Les quatre carrés du jardin destinés à la culture des légumes, seront encadrés par des plates-bandes d’un mètre environ de largeur limitées extérieurement par les allées principales et intérieurement par le sentier de pourtour des planches à légumes. Les plates-bandes de l’encadrement recevront des arbres fruitiers soumis à la taille et des fleurs de distance en distance. Les plates-bandes qui toucheront aux palissades ou aux murs recevront des arbres en éventail, des légumes et aussi des fleurs.

Les plates-bandes, c’est-à-dire les bandes de terrain qui entourent les planches de légumes comprennent une bordure et une contre-bordure. La bordure est la partie qui touche à l’allée ; la contre-bordure est la partie parallèle qui touche au sentier. Ce sont là des expressions dont il faut se souvenir, parce qu’on s’en sert fréquemment dans le jardinage. Exemple : vous planterez des fraisiers ou de l’oseille en bordure ; vous planterez de l’ail, de l’échalote, de la ciboule en contre-bordure.

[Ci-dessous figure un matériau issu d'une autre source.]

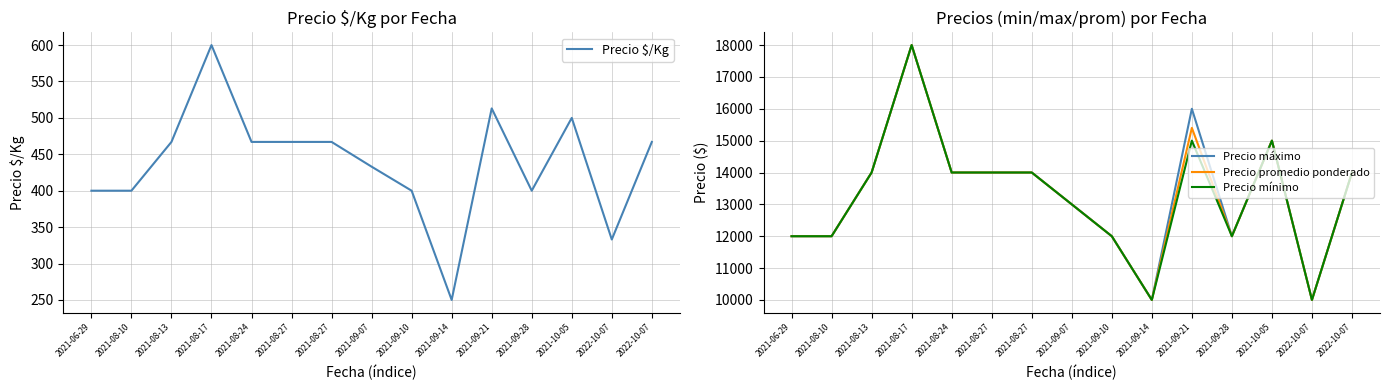

List the series in order of their peak value, lowest first.

Precio $/Kg, Precio máximo, Precio promedio ponderado, Precio mínimo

Avons-nous besoin d’ajouter que l’eau est indispensable à la prospérité des plantes et que la meilleure après celle de pluie est l’eau de rivière. Nous la souhaitons nécessairement le plus près possible du jardin de l’instituteur ; mais les souhaits ne mènent à rien et, à défaut de la rivière, on devra demander au puits ou à quelque autre source l’eau nécessaire au jardin. Dans ce cas, on aura soin d’en faire provision d’avance, d’en remplir un bassin ou une grande futaille et de la laisser prendre la température de l’air avant de s’en servir.